The Progressive-Democratic Party’s House representatives are urging Speaker Mike Johnson (R, LA) not to take that risk—to the extent the risk from a partial shutdown even exists—in their letter to him last Friday. They want no spending cuts, or policy changes, in any bill that would avert such a shutdown; those are poison pills in their lexicon.

That’s the Progressive-Democrats’ veiled threat that they will shut down the government if they don’t get their own way entirely, and they’ll blame the Republicans for that shutdown.

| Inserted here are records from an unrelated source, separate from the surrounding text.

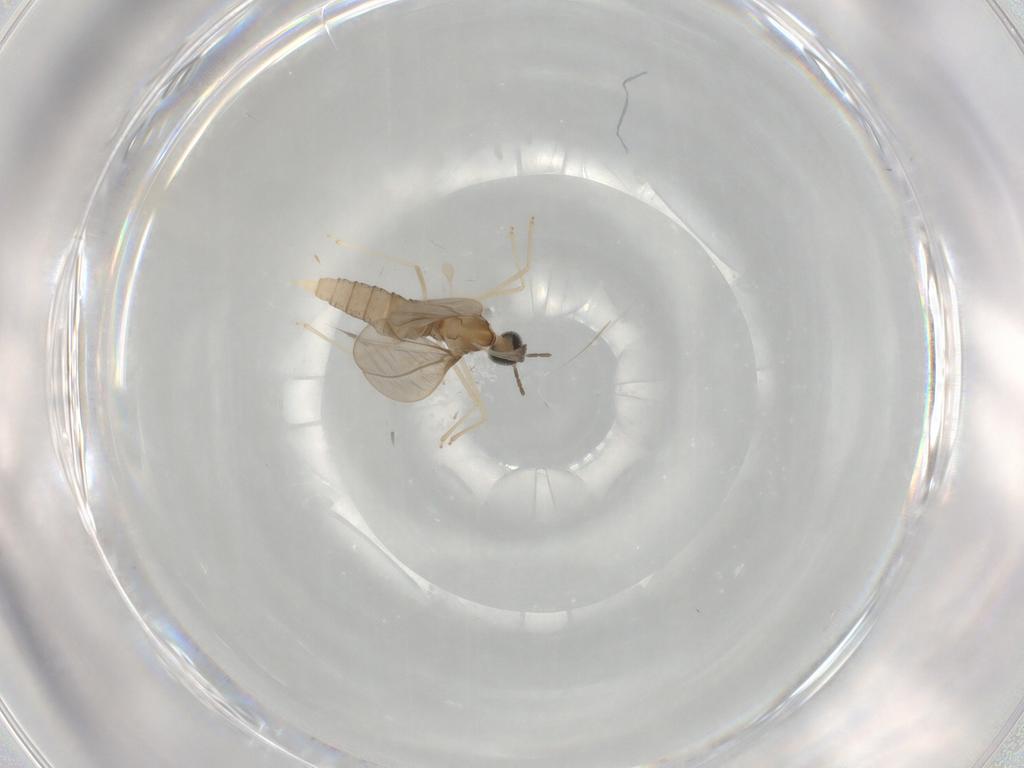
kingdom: Animalia
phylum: Arthropoda
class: Insecta
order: Diptera
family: Cecidomyiidae
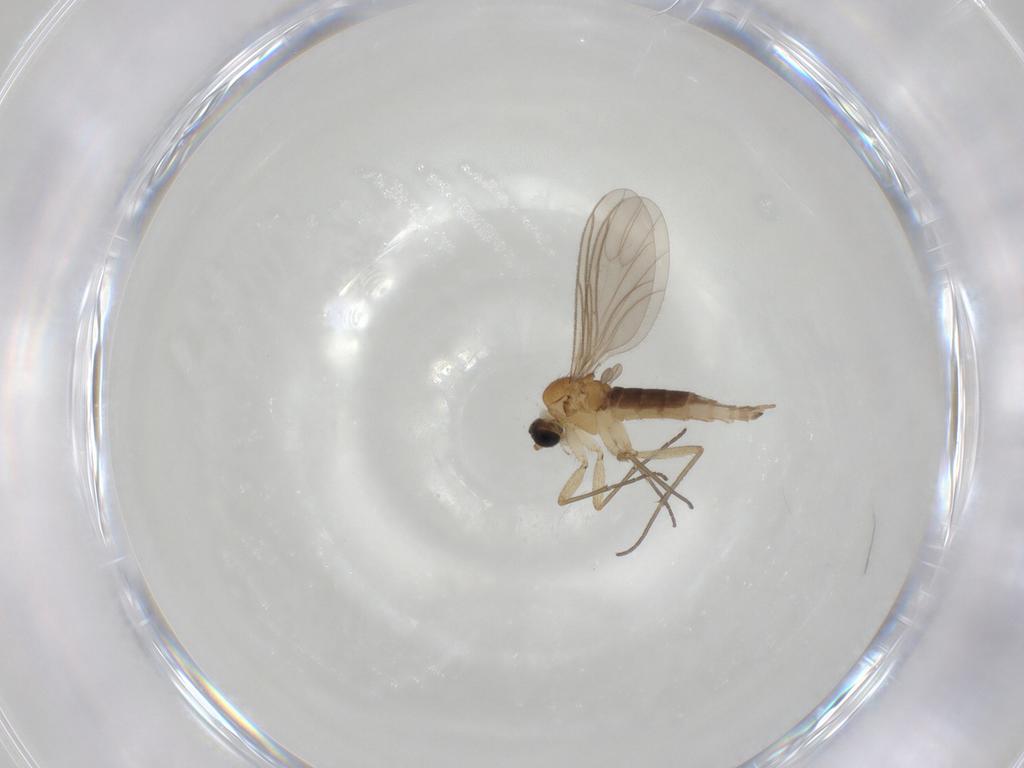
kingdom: Animalia
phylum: Arthropoda
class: Insecta
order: Diptera
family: Sciaridae
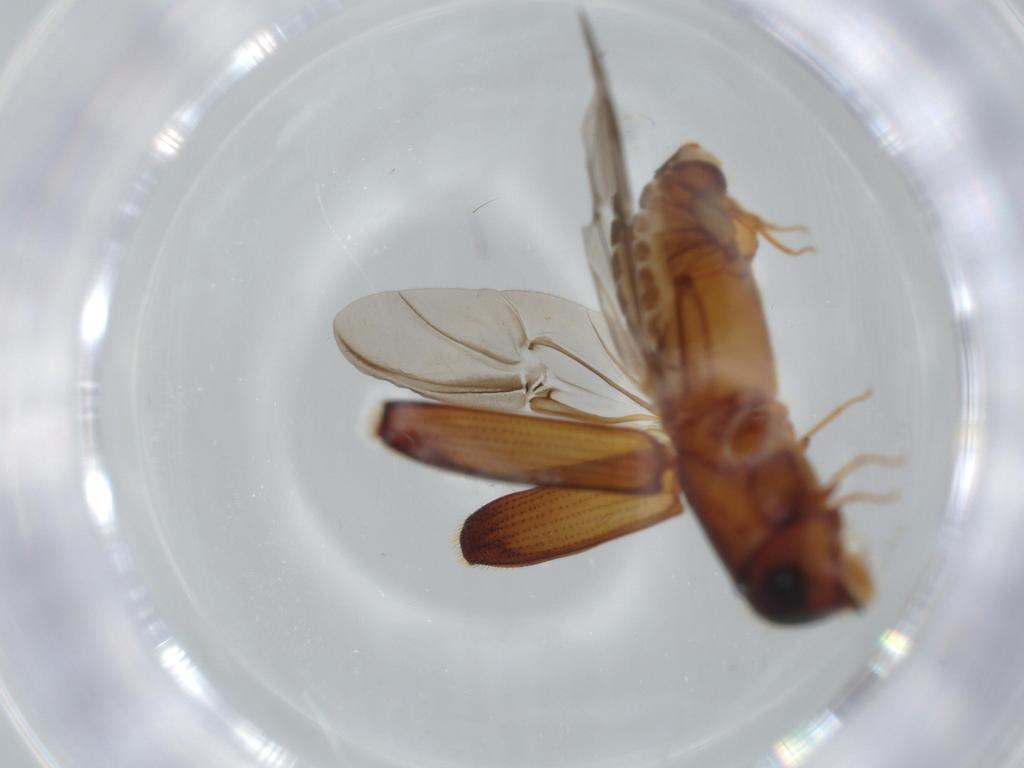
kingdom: Animalia
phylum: Arthropoda
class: Insecta
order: Coleoptera
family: Curculionidae
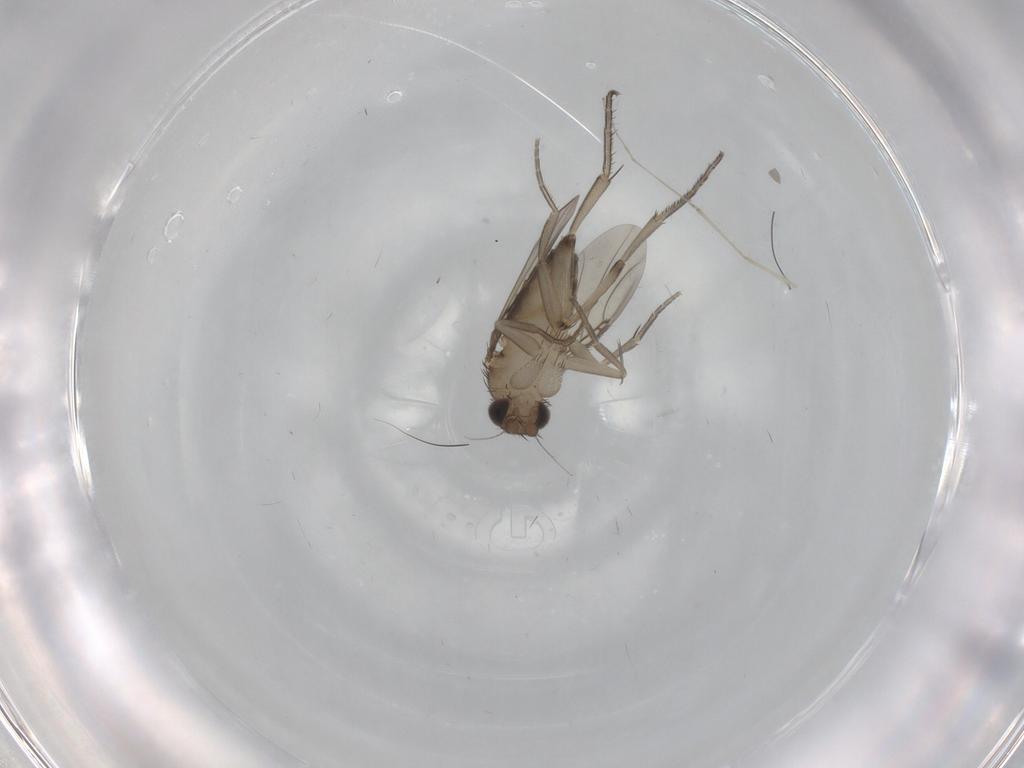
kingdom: Animalia
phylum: Arthropoda
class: Insecta
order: Diptera
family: Phoridae
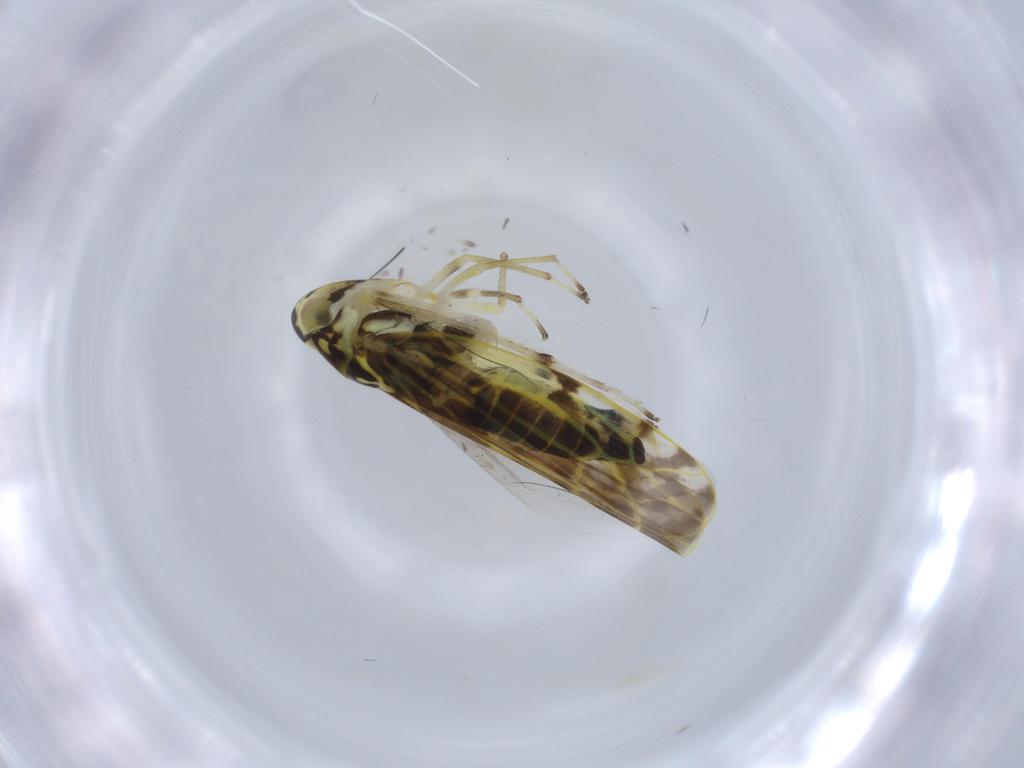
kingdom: Animalia
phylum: Arthropoda
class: Insecta
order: Hemiptera
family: Cicadellidae
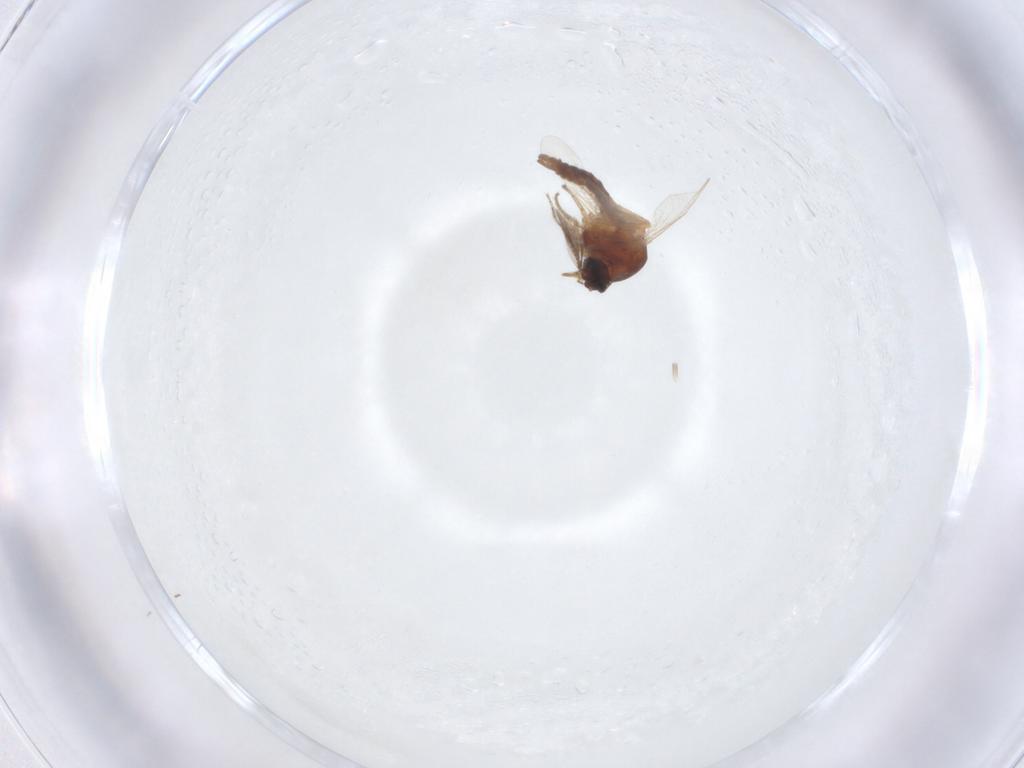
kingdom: Animalia
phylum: Arthropoda
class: Insecta
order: Diptera
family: Ceratopogonidae
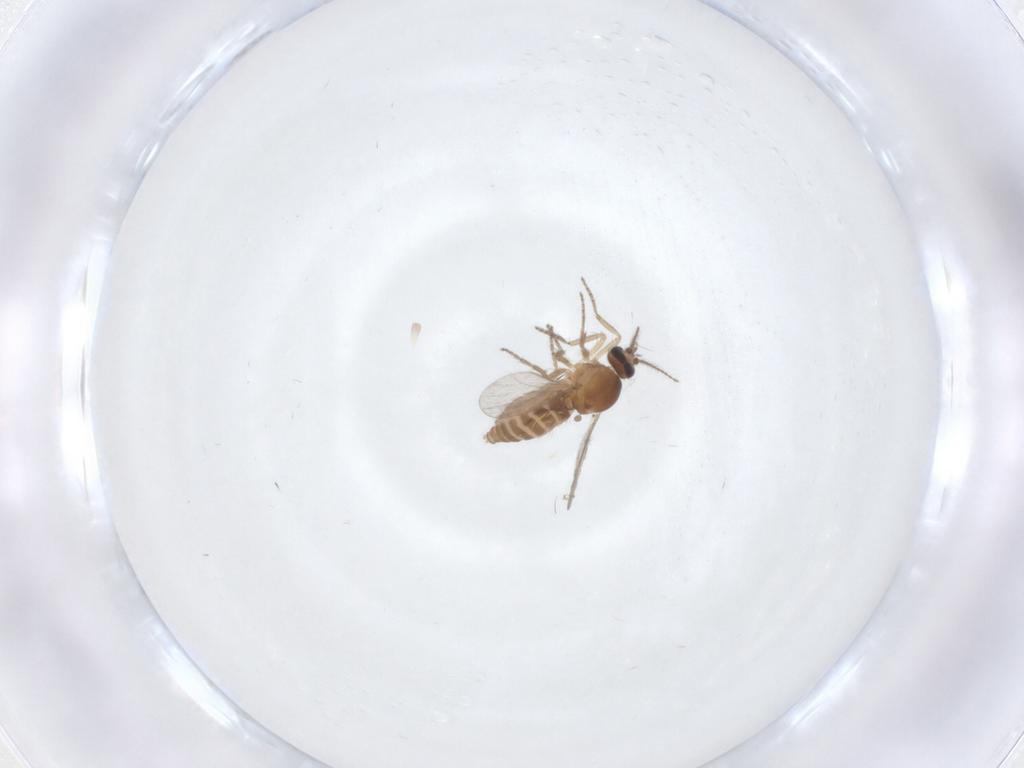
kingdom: Animalia
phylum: Arthropoda
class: Insecta
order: Diptera
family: Ceratopogonidae
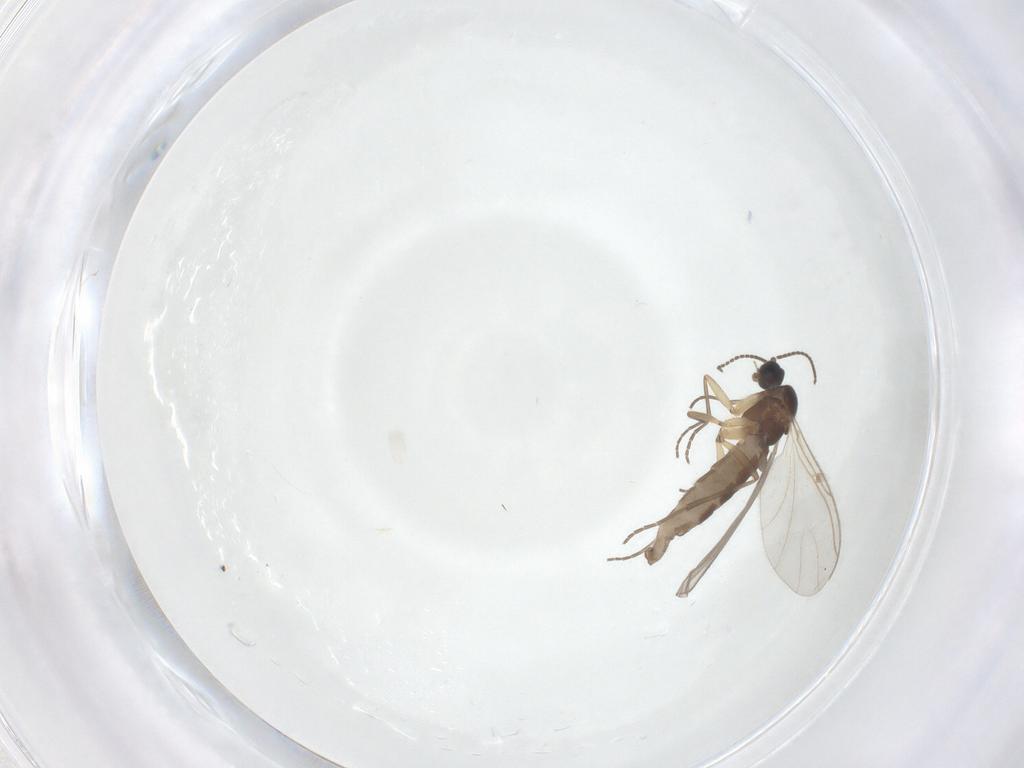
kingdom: Animalia
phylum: Arthropoda
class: Insecta
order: Diptera
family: Sciaridae
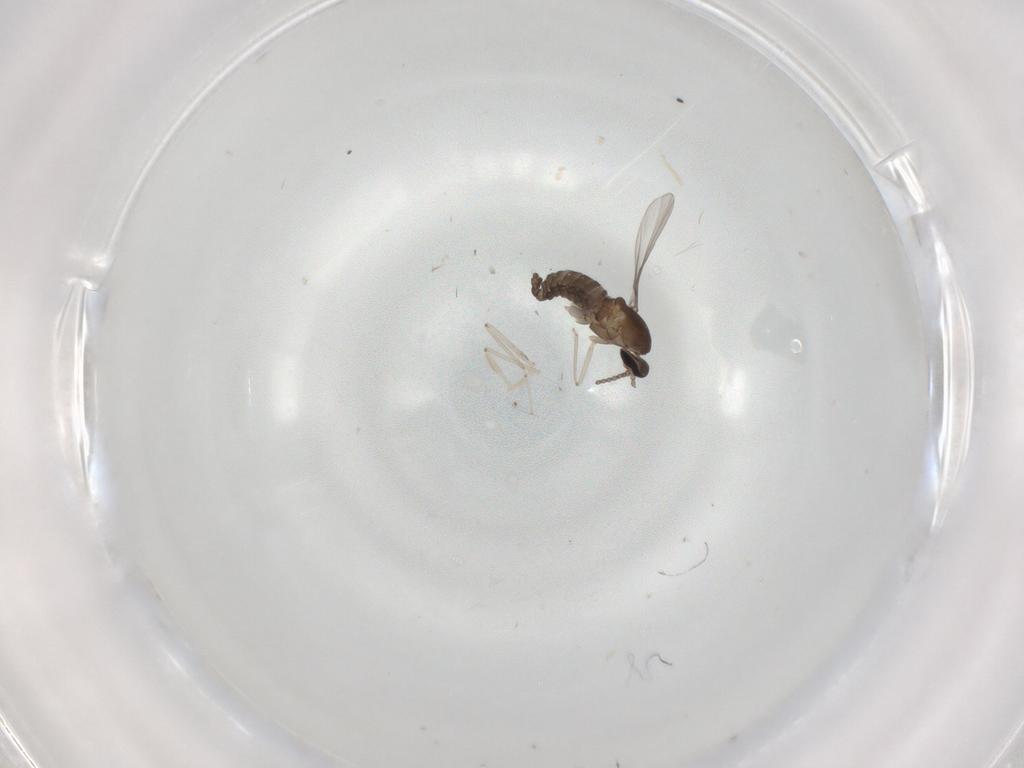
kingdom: Animalia
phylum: Arthropoda
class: Insecta
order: Diptera
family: Cecidomyiidae
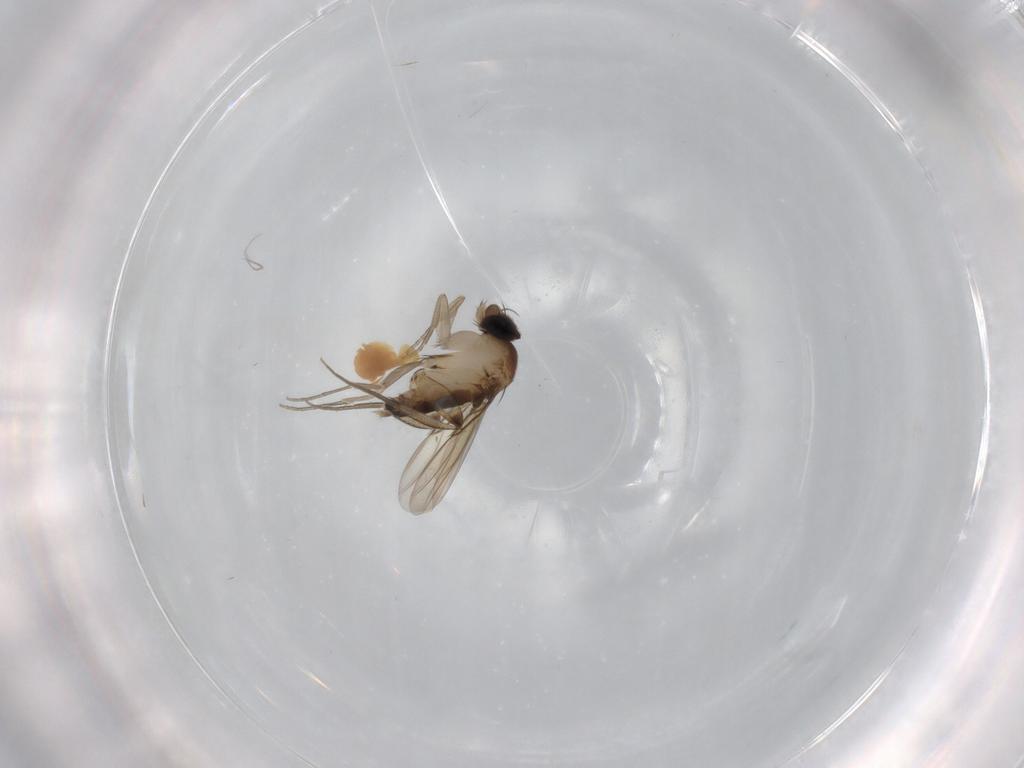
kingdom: Animalia
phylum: Arthropoda
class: Insecta
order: Diptera
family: Phoridae
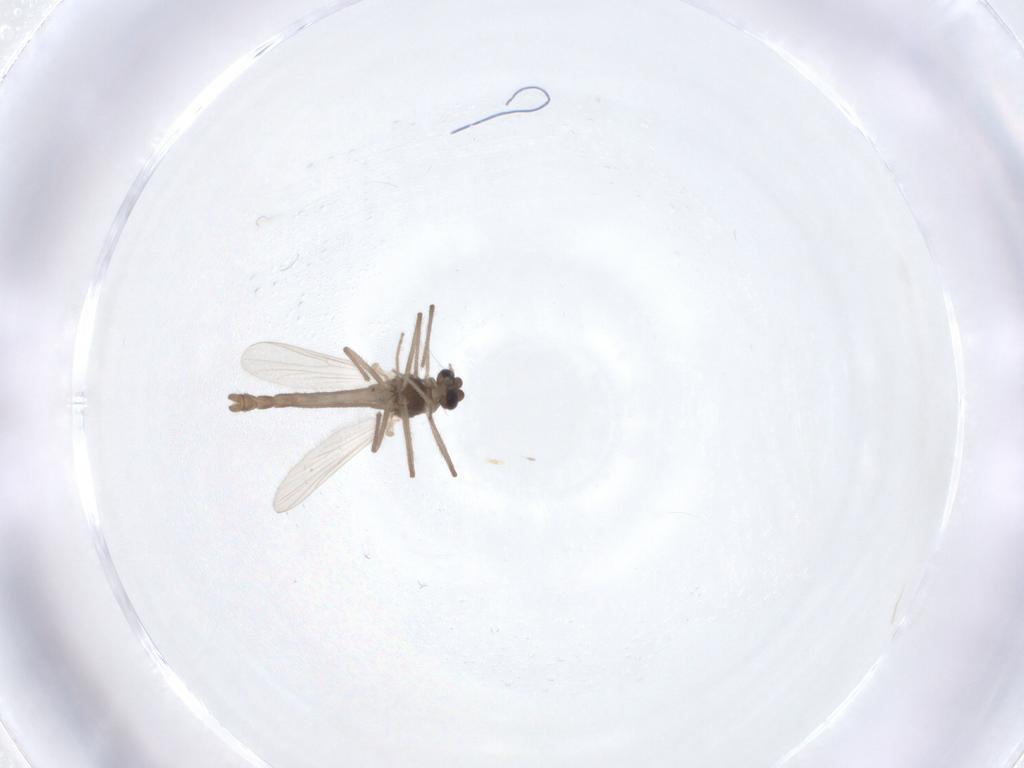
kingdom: Animalia
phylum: Arthropoda
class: Insecta
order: Diptera
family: Chironomidae
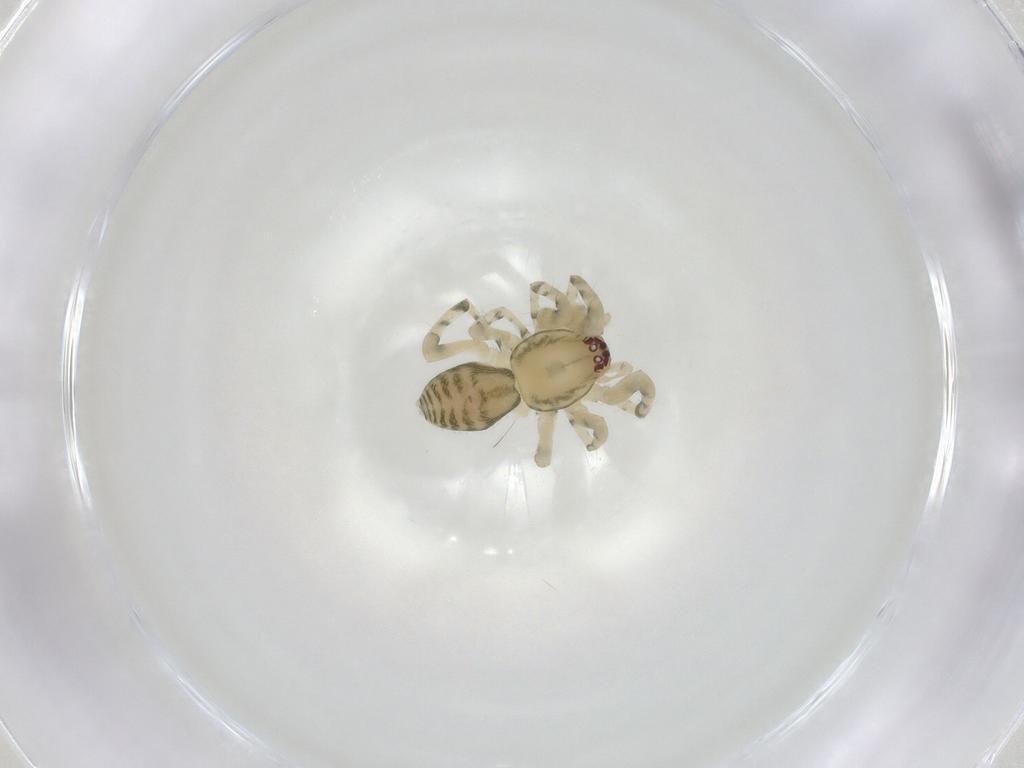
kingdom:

Were Progressive-Democratic Party members serious about avoiding a shutdown, they’d agree to both the spending cuts—so our economy can have a chance to resume growth—and to policy changes that would firm up the processes of reducing spending and subsequently keeping it under control. Instead, these Wonders are holding our government functioning hostage with their demand to spend without limit, their obstructionism, and their threats.

Speaker Johnson’s Job

House Speaker Mike Johnson (R, LA) has a job to do, and The Wall Street Journal tried to characterize it this way:

…Johnson has to decide whether to cut a government funding deal with Democrats that risks costing him his job.

No. The House’s job, and so Speaker Johnson’s job, is to control the Federal government’s spending. That job, that spending control, most assuredly does not include cutting deals with a Progressive-Democratic Party that is bent on profligate spending. That he’s confronted with so many timid Republicans desperate for the comfort of loyal opposition rather than the hard reality of governing only makes his own job harder. That timidity, no more than spendthriftiness, alters his job not a whit.

If the government partially shuts down, that’s on those obstructionist Progressive-Democrats, even as they’re aided and abetted by timid Republicans.